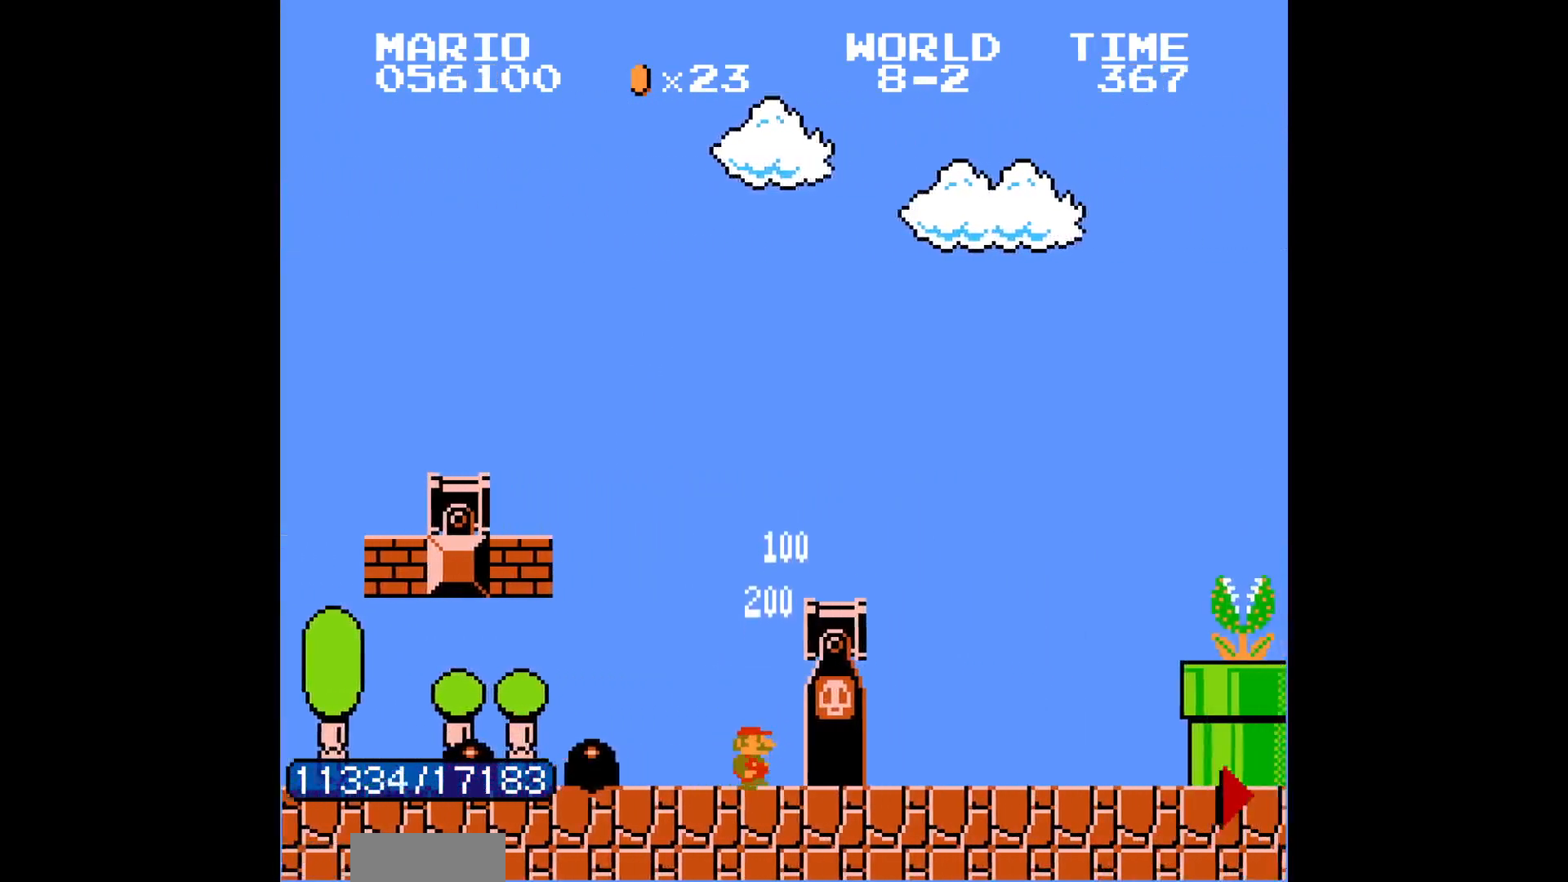
{"buttons": ["B", "DPAD_RIGHT"], "events": [[100, "DPAD_LEFT", "down"], [117, "DPAD_LEFT", "up"], [133, "DPAD_LEFT", "down"], [150, "DPAD_LEFT", "up"], [167, "DPAD_LEFT", "down"], [183, "DPAD_LEFT", "up"], [200, "DPAD_LEFT", "down"], [200, "DPAD_RIGHT", "up"], [217, "A", "down"], [217, "DPAD_LEFT", "up"], [217, "DPAD_RIGHT", "down"], [233, "A", "up"]]}
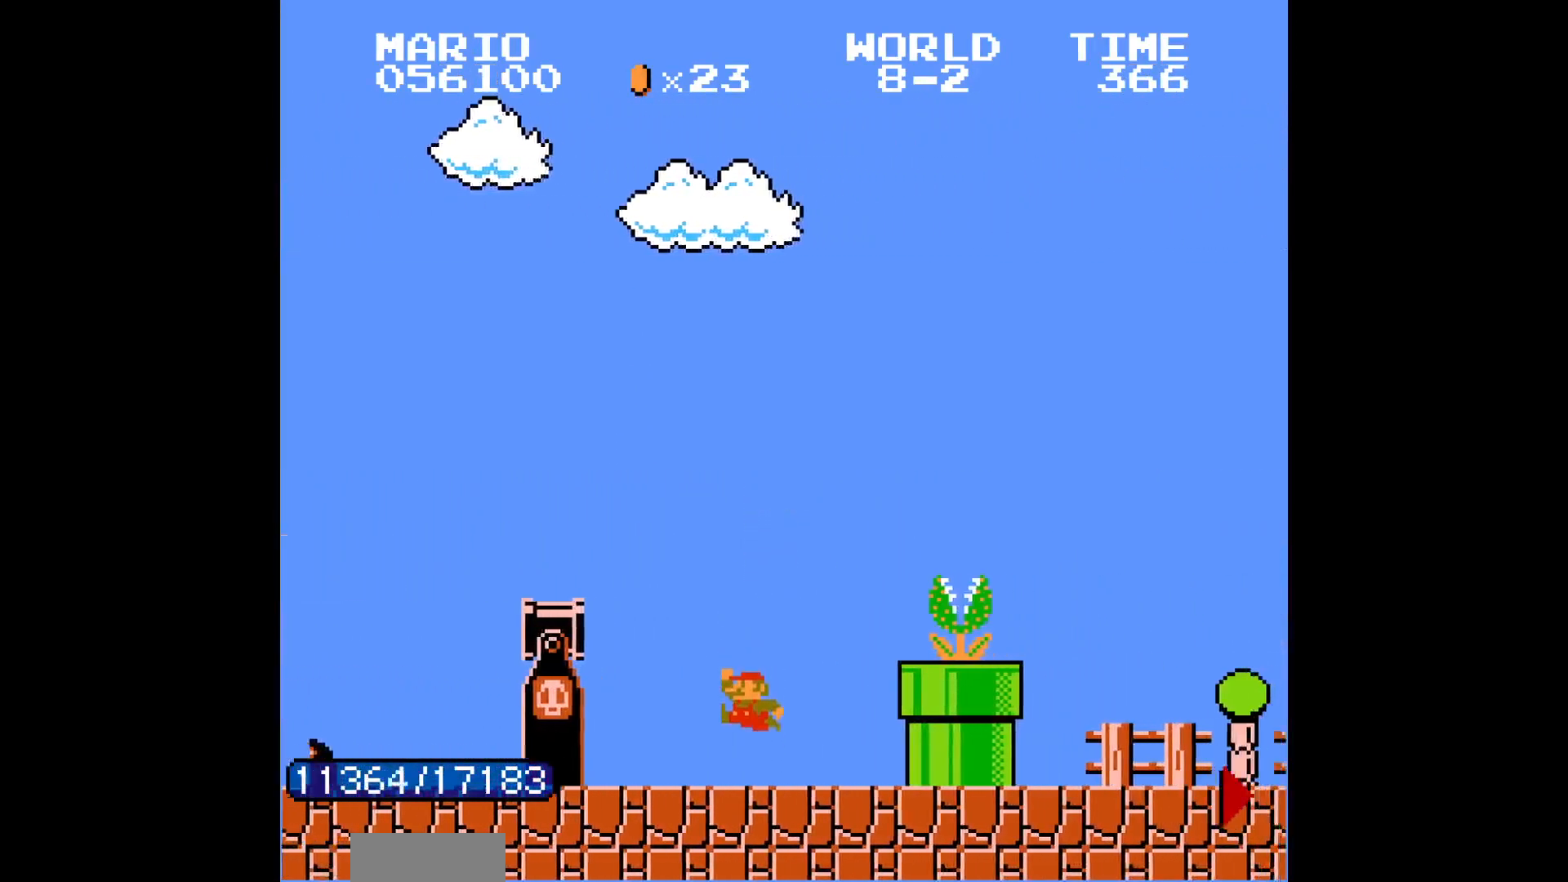
{"buttons": ["B", "DPAD_RIGHT"], "events": [[67, "A", "down"], [83, "A", "up"], [233, "A", "down"], [250, "A", "up"]]}
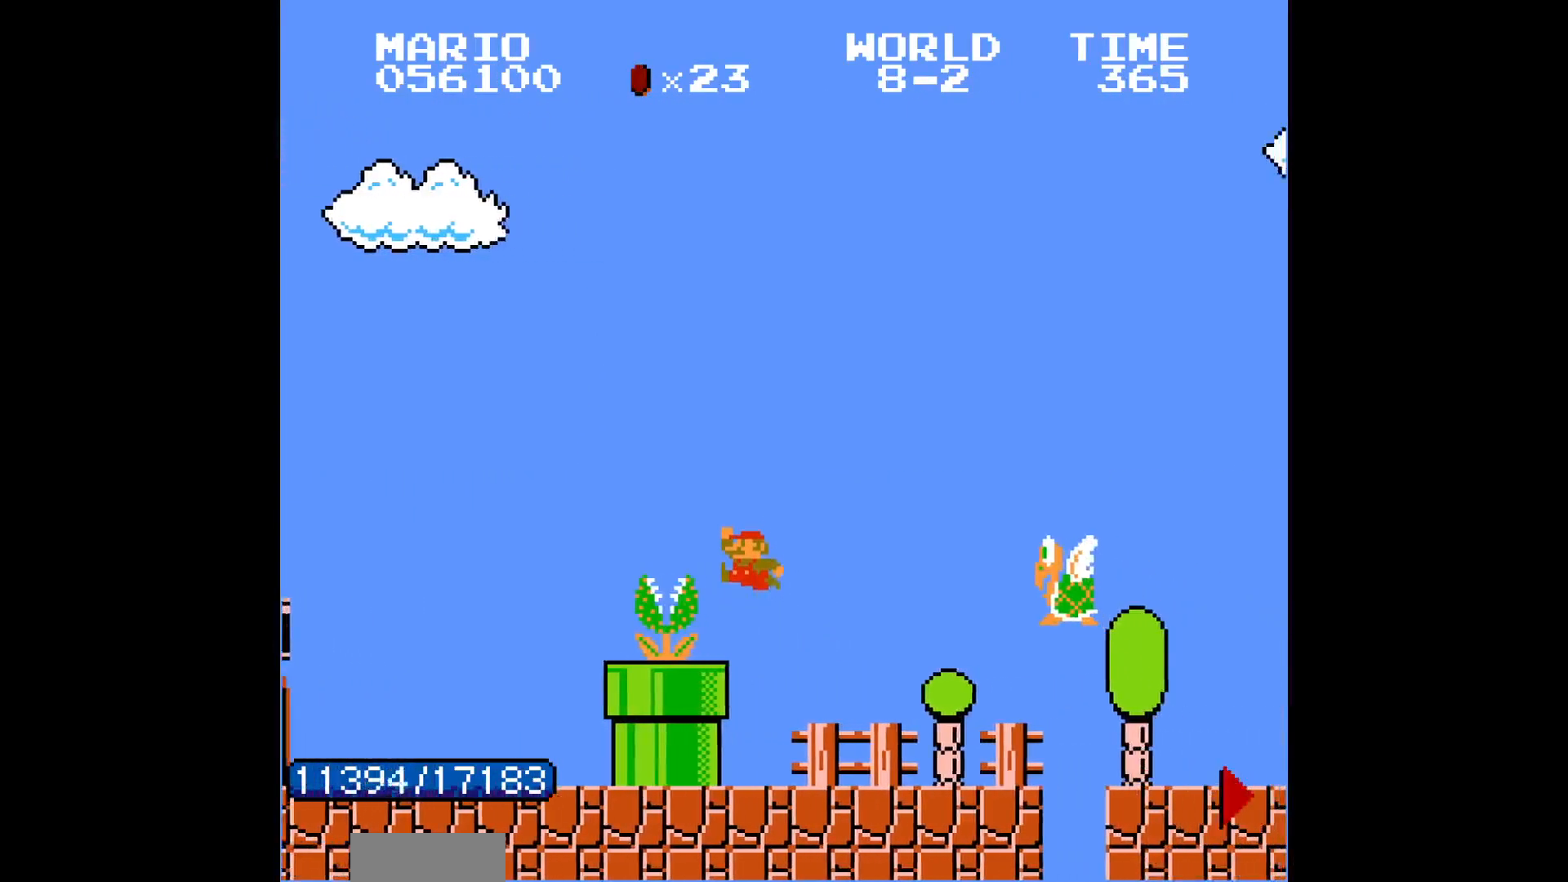
{"buttons": ["B", "DPAD_RIGHT"], "events": [[217, "A", "down"], [233, "A", "up"]]}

WORK INSTRUCTION ▸ Any picture in the listing above gets left out; output the rest exactly.

SOLUTION ▸
{"buttons": ["B", "DPAD_RIGHT"], "events": [[100, "DPAD_LEFT", "down"], [117, "DPAD_LEFT", "up"], [133, "DPAD_LEFT", "down"], [150, "DPAD_LEFT", "up"], [167, "DPAD_LEFT", "down"], [183, "DPAD_LEFT", "up"], [200, "DPAD_LEFT", "down"], [200, "DPAD_RIGHT", "up"], [217, "A", "down"], [217, "DPAD_LEFT", "up"], [217, "DPAD_RIGHT", "down"], [233, "A", "up"]]}
{"buttons": ["B", "DPAD_RIGHT"], "events": [[67, "A", "down"], [83, "A", "up"], [233, "A", "down"], [250, "A", "up"]]}
{"buttons": ["B", "DPAD_RIGHT"], "events": [[217, "A", "down"], [233, "A", "up"]]}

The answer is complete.